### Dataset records

..........

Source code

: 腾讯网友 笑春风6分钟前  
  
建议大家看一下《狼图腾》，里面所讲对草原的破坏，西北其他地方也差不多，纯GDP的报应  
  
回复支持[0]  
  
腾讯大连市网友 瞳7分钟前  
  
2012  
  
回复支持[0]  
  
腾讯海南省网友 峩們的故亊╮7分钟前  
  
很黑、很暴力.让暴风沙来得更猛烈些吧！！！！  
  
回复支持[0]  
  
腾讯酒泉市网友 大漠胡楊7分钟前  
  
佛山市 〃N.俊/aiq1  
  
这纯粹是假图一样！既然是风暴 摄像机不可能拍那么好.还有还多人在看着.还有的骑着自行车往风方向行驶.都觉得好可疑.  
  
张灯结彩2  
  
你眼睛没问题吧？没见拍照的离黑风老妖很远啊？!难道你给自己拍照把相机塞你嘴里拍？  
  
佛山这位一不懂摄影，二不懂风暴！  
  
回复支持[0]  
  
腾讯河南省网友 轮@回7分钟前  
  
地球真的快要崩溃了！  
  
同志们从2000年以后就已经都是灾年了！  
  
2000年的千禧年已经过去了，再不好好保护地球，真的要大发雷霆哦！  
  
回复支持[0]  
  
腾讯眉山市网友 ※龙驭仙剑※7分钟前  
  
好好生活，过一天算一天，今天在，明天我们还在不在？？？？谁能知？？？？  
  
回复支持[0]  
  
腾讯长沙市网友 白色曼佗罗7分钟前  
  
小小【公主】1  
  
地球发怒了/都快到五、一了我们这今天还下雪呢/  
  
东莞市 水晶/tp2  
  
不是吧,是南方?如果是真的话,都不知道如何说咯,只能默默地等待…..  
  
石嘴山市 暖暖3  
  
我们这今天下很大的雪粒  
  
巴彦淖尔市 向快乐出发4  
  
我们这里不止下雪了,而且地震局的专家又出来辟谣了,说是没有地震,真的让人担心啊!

..........

### Instruction
Copy out all of the data above line for line, keeping every character the same.

### Response below
Source code

: 腾讯网友 笑春风6分钟前  
  
建议大家看一下《狼图腾》，里面所讲对草原的破坏，西北其他地方也差不多，纯GDP的报应  
  
回复支持[0]  
  
腾讯大连市网友 瞳7分钟前  
  
2012  
  
回复支持[0]  
  
腾讯海南省网友 峩們的故亊╮7分钟前  
  
很黑、很暴力.让暴风沙来得更猛烈些吧！！！！  
  
回复支持[0]  
  
腾讯酒泉市网友 大漠胡楊7分钟前  
  
佛山市 〃N.俊/aiq1  
  
这纯粹是假图一样！既然是风暴 摄像机不可能拍那么好.还有还多人在看着.还有的骑着自行车往风方向行驶.都觉得好可疑.  
  
张灯结彩2  
  
你眼睛没问题吧？没见拍照的离黑风老妖很远啊？!难道你给自己拍照把相机塞你嘴里拍？  
  
佛山这位一不懂摄影，二不懂风暴！  
  
回复支持[0]  
  
腾讯河南省网友 轮@回7分钟前  
  
地球真的快要崩溃了！  
  
同志们从2000年以后就已经都是灾年了！  
  
2000年的千禧年已经过去了，再不好好保护地球，真的要大发雷霆哦！  
  
回复支持[0]  
  
腾讯眉山市网友 ※龙驭仙剑※7分钟前  
  
好好生活，过一天算一天，今天在，明天我们还在不在？？？？谁能知？？？？  
  
回复支持[0]  
  
腾讯长沙市网友 白色曼佗罗7分钟前  
  
小小【公主】1  
  
地球发怒了/都快到五、一了我们这今天还下雪呢/  
  
东莞市 水晶/tp2  
  
不是吧,是南方?如果是真的话,都不知道如何说咯,只能默默地等待…..  
  
石嘴山市 暖暖3  
  
我们这今天下很大的雪粒  
  
巴彦淖尔市 向快乐出发4  
  
我们这里不止下雪了,而且地震局的专家又出来辟谣了,说是没有地震,真的让人担心啊!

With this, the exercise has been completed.